TEGUCIGALPA (Reuters) - Thousands of protesters took to the streets of the capital on Tuesday to urge Honduran President Juan Orlando Hernandez to step down, just days after he was forced to deny taking money from drug gangs to secure his election in 2013.
The premises of at least three businesses in the city were set on fire after protests turned violent, officials said, and riot police clashed with demonstrators while attempting to disperse the crowd with tear gas and water cannons.
“The narco must go, JOH must go!” protesters chanted, using the president’s initials, as they marched through central Tegucigalpa toward Congress.
A court filing was published late last week in which U.S. prosecutors alleged that Hernandez’s 2013 presidential bid had been partly funded by money from drug traffickers.
The document filed to the U.S. Southern District court of New York said the Hernandez campaign received $1.5 million from “drug proceeds” that were used to bribe local officials in exchange for protection and the completion of public works.

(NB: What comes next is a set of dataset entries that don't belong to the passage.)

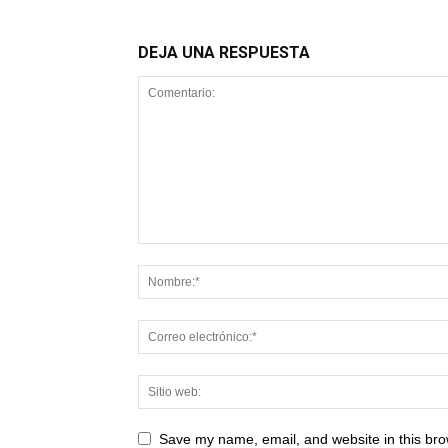
DEJA UNA RESPUESTA
Save my name, email, and website in this bro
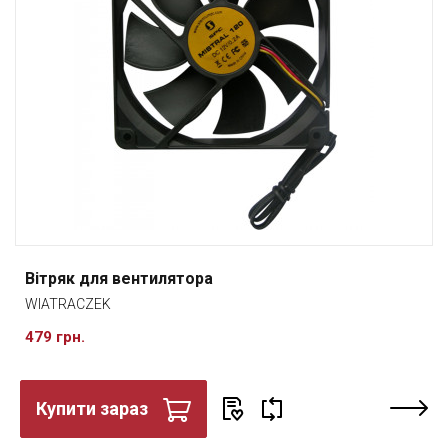
Вітряк для вентилятора
WIATRACZEK
479 грн.
Купити зараз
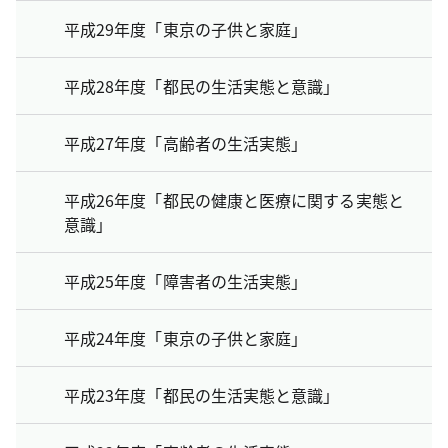
平成29年度「東京の子供と家庭」
平成28年度「都民の生活実態と意識」
平成27年度「高齢者の生活実態」
平成26年度「都民の健康と医療に関する実態と
意識」
平成25年度「障害者の生活実態」
平成24年度「東京の子供と家庭」
平成23年度「都民の生活実態と意識」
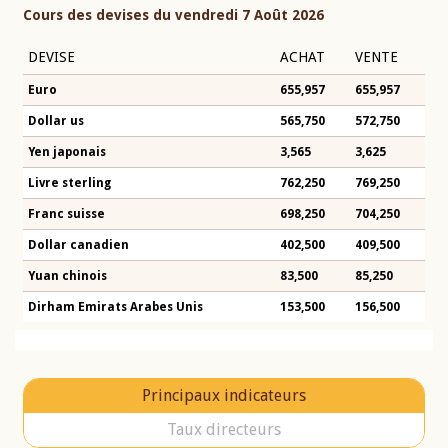
Cours des devises du vendredi 7 Août 2026
DEVISE
ACHAT
VENTE
Euro
655,957
655,957
Dollar us
565,750
572,750
Yen japonais
3,565
3,625
Livre sterling
762,250
769,250
Franc suisse
698,250
704,250
Dollar canadien
402,500
409,500
Yuan chinois
83,500
85,250
Dirham Emirats Arabes Unis
153,500
156,500
Principaux indicateurs
Taux directeurs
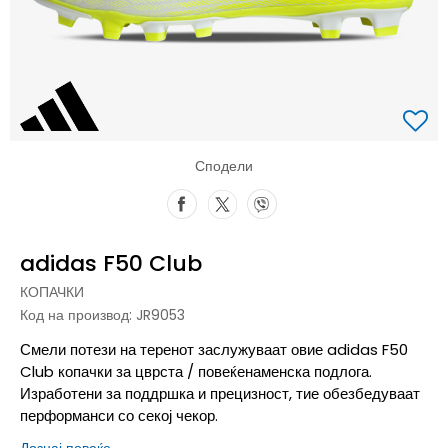
Сподели
adidas F50 Club
КОПАЧКИ
Код на производ:
JR9053
Смели потези на теренот заслужуваат овие adidas F50
Club копачки за цврста / повеќенаменска подлога.
Изработени за поддршка и прецизност, тие обезбедуваат
перформанси со секој чекор.
Дознај повеќе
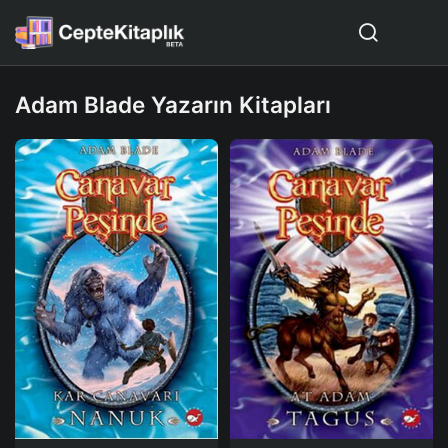
Adam Blade Yazarın Kitapları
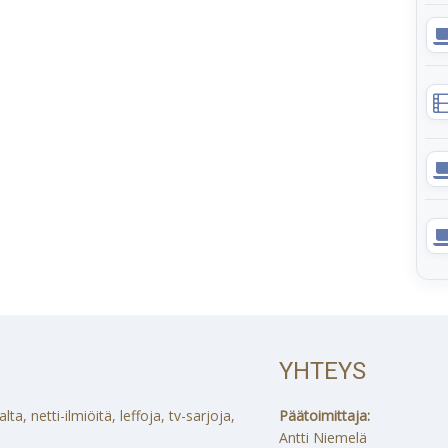
YHTEYS
a, netti-ilmiöitä, leffoja, tv-sarjoja,
Päätoimittaja:
Antti Niemelä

Hernandez rejected the allegations, casting himself as the victim of a smear campaign by drug gangs he had targeted, and accusing political opponents, such as ex-president Manuel Zelaya, of colluding with gangsters to discredit him.
Protesters attacked police with sticks and stones near to Congress after officers deployed tear gas, and a Red Cross official said that five people were treated for injuries.
Fire service spokesman Cesar Trochez said “three commercial businesses caught fire” during the clashes, adding that the causes for the blazes were under investigation.
The demonstration against Hernandez was called by the Platform for the Defense of Education and Public Health, a coalition of trade unionists and public workers that have sought the president’s ouster over his plans for public services.
A conservative ally of the United States, Hernandez has come under increasing pressure since his younger brother Tony was arrested in Miami in November on drug trafficking charges.